1. Field of the Invention
The present invention relates to an image reading apparatus using a plurality of sensor chips, an image reading method, and a program used therefor.
2. Description of the Related Art
In scanners for use by common users, contact image sensors (CISs) are used since they have advantages in that the required cost is reduced by the recent progress in the semiconductor process and production technology and in that they only need small amounts of luminous energy from light sources.
Recent scanners for use by common users have a main-scanning period of approximately 10 to 20 milliseconds, while image reading apparatuses, which are so-called “copying machines”, have such a two-digit increase in speed that the main-scanning period is 300 milliseconds.
When a CIS is used in the image reading apparatus having the double speed, one problem is that an increase in the temperature of sensor chips causes variation in a black offset level, which is a signal level for performing correction, to a reference level for the black signal by performing calculation on input signals and which can cancel (offsets) a difference in level between input signals. Specifically, in a mode of sequential reading of up to approximately fifty documents by using an auto document feeder (ADF), shading correction for offsetting an effective-image-signal level difference (e.g., a level difference between image signals in a line sensor when performing reading from a uniform-density reference member) is performed only once at the start of a job (e.g., an image-reading operation based on an operator's instruction). This is because mechanical implementation of shading correction for each document reduces copying productivity. Also, in order to meet the recent need to reduce power consumption, there is a case in which a CIS is not supplied with power when scanning is not performed, and by supplying power just before scanning, tens of documents are consecutively copied.
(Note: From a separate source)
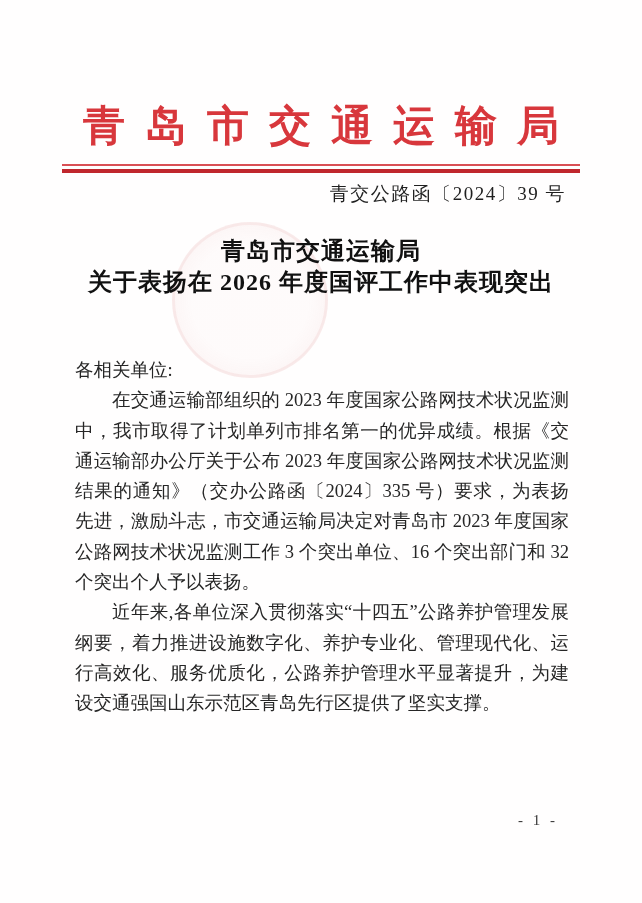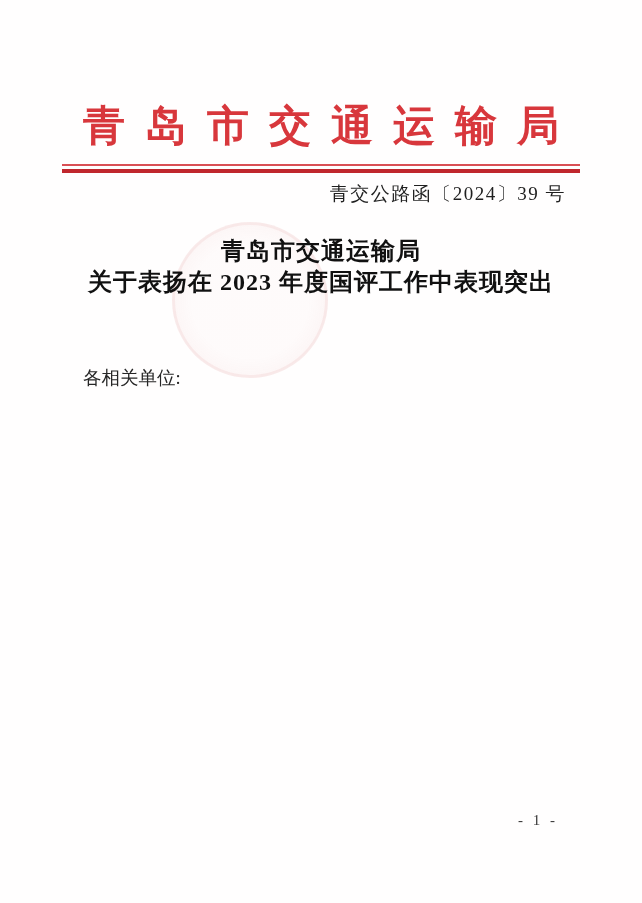"关于表扬在 2023 年度国评工作中表现突出" div { text: 2023 -> 2026 }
In this case, the temperature of a sensor chip and an analog chip rapidly rises for about the first one minute from a dead state and gradually increases thereafter, so that the black offset level changes. In addition to self-heating of the sensor chip and the analog chip, for example, when a Xenon lamp or the like is used as a document-illuminating light source, it is also a heat source and enhances the change.
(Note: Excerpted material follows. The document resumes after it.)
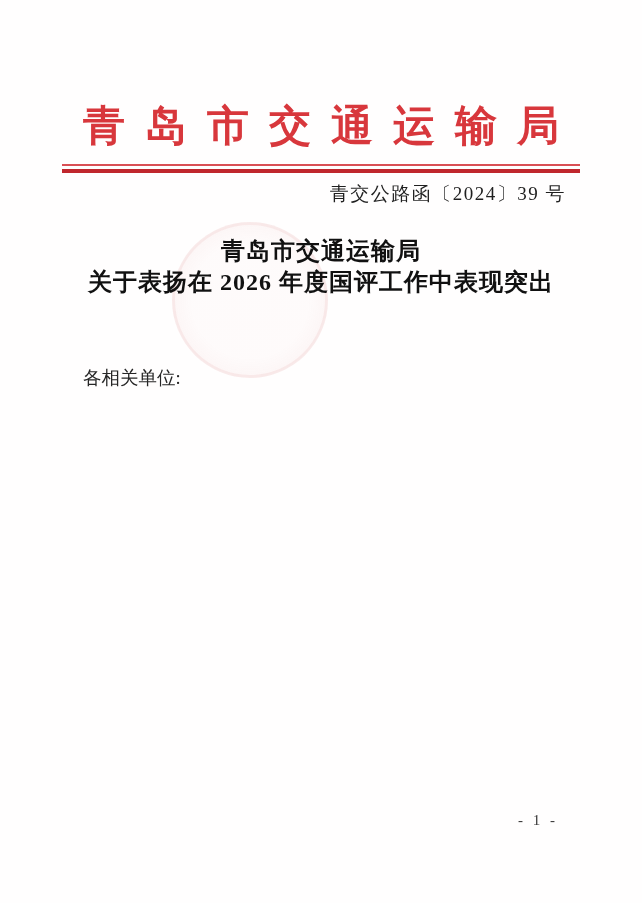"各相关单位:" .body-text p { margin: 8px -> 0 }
As described above, the above-described related art has several problems. For example, it takes three minutes to sequentially read fifty documents set in the ADF from the start of reading to the end of reading, and the black offset level greatly changes between the reading of the first document and the reading of the fiftieth document.
This becomes particularly serious when a so-called “multi-chip sensor” formed by a plurality of arranged sensor chips is used. In other words, the change in black offset level between chips is not uniform compared with individual sensor-chip differences. Accordingly, a plurality of channels have different reference levels for a black signal. This generates brightness differences in image regions corresponding to the reference levels, so that visual image quality greatly deteriorates.